▶ **Challenges**:
- A) Reproduce word for word everything in the multiverse passage from "A few years" down to "Pretty awesome, eh?".
- B) Condense the paragraph of the multiverse passage that opens with "A few years back, physicists were theorizing" into a shorter version that keeps its main facts.

▶ **Text block**:
- - -
To deny the wave and the ocean together, if you can, is wisdom. But if you then sit on what you have rejected, saying “I have realized; this is my realization,” you have only made a new slab of ignorance called “my realization.” I don’t know if I am making sense to you. The very moment you realize that this is truth, you have falsified the whole thing. So where is the grace and where is the joy of the Absolute? It is all this. Don’t be afraid: it’s all still here.

 

Life doesn’t have to be clung to, because we already have it. The idea is we don’t have to nail it down, we don’t have to define it, because however we do we limit it. In our study we are using words to lever ourselves out of the too small narrative we have been saddled with, like the discarded nets of thoughtless fisher folk who long ago went somewhere else, leaving only their garbage behind.

         The narrative—really a constellation of narratives—that Atmopadesa Satakam offers in place of our tawdry ones is now being approached by the scientific community as well. Take this of Nitya’s. After reducing water to its elementary particles, which have nothing of  “water” in them, he adds:

 

The very substance out of which water is created is imponderable. Only because of the massiveness of the ocean are you impressed. But what is that massiveness? Where does it come from? It is all built up out of something infinitesimal. The very finitude of it is beyond the grasp of our imagination.

 

A few years back, physicists were theorizing that, because of anti-matter, the universe could have sprung from as little as an ounce of matter. This year, they posit an infinite number of universes in our “multiverse,” and they all emerge from a singularity that is smaller than a single subatomic particle. They come about a quadrillion to the ounce, I guess. Infinitesimal indeed. For our multiverse to “work” according to mathematical principles, you must start with a tiny amount of an infinitely dense substance that doesn’t dissipate as it expands. That one assumption makes it all work, at least on paper. For now. Pretty awesome, eh?

         The samvit ocean, the ocean of all possibilities, is another foreshadower of modern physics. There is no good reason anyone can think of that our universe is the only option. Scientists no longer even call it the universe, because there are an infinite number of them, supposedly. The latest figures are that the space in our universe has 10 to the 500th power states, and ours is simply the local version. And compared to other numbers being bandied about, this is a relatively cozy figure. Here’s more samvit, as reported by Max Tegmark:

 

Quantum mechanics limits the variety [of universes] even at a fundamental level…. The result of this limitation is that the total number of ways in which our Universe can be arranged is finite. A conservative estimate, erring on the high side, is that there are at most 10 to the 10 to the 118th power possible ways in which a universe the size of ours can be arranged. [Footnote: This is an extremely conservative estimate….] An even more conservative bound, known as the holographic principle, says that a volume the size of our Universe can be arranged in, at most, 10 to the 10 to the 124th power ways. Otherwise, you’d have to pack so much stuff into it that it would form a black hole larger than itself.
- - -
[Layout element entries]
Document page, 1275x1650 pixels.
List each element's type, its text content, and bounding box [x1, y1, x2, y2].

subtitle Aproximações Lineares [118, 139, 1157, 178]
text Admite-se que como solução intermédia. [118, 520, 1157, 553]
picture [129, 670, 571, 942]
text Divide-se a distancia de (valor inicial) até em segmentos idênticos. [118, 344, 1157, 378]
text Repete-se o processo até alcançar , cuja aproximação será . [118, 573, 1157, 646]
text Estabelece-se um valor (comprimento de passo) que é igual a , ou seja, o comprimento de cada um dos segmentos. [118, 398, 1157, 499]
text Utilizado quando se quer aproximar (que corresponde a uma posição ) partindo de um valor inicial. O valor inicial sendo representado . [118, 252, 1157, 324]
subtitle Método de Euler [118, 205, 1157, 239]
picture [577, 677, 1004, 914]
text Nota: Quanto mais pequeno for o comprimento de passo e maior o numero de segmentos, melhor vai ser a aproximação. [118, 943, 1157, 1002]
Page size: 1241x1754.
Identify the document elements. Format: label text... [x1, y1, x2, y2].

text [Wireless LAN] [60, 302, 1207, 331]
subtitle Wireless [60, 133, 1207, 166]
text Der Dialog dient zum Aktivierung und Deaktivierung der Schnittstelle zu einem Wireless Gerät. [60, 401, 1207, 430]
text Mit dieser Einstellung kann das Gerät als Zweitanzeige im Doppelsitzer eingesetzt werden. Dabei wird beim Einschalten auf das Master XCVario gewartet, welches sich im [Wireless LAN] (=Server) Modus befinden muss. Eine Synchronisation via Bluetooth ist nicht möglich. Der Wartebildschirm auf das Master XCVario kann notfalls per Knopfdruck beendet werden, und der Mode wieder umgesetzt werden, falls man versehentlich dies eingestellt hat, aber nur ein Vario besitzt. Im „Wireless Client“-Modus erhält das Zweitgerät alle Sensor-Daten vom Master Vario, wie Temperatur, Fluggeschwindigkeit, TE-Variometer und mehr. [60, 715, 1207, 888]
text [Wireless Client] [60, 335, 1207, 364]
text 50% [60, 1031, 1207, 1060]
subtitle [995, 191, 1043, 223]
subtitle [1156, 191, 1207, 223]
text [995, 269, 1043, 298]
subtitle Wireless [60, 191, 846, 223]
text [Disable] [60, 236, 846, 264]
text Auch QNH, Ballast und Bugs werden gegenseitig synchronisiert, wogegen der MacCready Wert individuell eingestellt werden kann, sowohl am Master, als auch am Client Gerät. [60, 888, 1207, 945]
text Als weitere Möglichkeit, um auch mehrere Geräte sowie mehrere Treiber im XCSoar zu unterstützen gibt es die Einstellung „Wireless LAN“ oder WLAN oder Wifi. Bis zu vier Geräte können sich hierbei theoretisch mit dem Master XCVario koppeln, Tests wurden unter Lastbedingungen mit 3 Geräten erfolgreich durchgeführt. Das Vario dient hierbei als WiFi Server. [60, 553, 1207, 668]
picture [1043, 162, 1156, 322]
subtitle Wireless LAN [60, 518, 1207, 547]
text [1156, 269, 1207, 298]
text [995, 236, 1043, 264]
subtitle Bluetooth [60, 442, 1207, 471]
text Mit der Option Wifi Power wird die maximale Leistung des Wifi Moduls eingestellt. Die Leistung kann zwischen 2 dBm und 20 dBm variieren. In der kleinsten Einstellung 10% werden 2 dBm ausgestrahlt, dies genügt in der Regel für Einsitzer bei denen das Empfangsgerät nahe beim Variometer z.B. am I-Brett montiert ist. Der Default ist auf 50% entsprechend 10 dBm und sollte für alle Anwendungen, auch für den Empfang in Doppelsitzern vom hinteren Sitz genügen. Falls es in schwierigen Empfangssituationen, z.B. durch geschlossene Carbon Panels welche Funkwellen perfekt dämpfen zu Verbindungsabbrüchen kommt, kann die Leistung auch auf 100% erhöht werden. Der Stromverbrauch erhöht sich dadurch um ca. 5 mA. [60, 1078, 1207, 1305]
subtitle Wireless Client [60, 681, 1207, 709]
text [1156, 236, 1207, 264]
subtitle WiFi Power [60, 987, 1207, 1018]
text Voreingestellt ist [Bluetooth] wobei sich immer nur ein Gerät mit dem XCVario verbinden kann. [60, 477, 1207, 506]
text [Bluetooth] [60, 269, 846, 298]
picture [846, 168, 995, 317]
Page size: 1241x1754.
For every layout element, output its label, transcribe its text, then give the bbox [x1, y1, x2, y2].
- - -
▶ **Answers to the exercises**:
- A)
A few years back, physicists were theorizing that, because of anti-matter, the universe could have sprung from as little as an ounce of matter. This year, they posit an infinite number of universes in our “multiverse,” and they all emerge from a singularity that is smaller than a single subatomic particle. They come about a quadrillion to the ounce, I guess. Infinitesimal indeed. For our multiverse to “work” according to mathematical principles, you must start with a tiny amount of an infinitely dense substance that doesn’t dissipate as it expands. That one assumption makes it all work, at least on paper. For now. Pretty awesome, eh?

- B) A few years ago, physicists theorized that, because of anti-matter, the universe could have arisen from as little as an ounce of matter. Now they posit an infinite number of universes in a "multiverse," all emerging from a singularity smaller than a single subatomic particle. For this multiverse to work mathematically, one must start with a tiny amount of an infinitely dense substance that does not dissipate as it expands. That single assumption makes the model work, at least on paper and for now.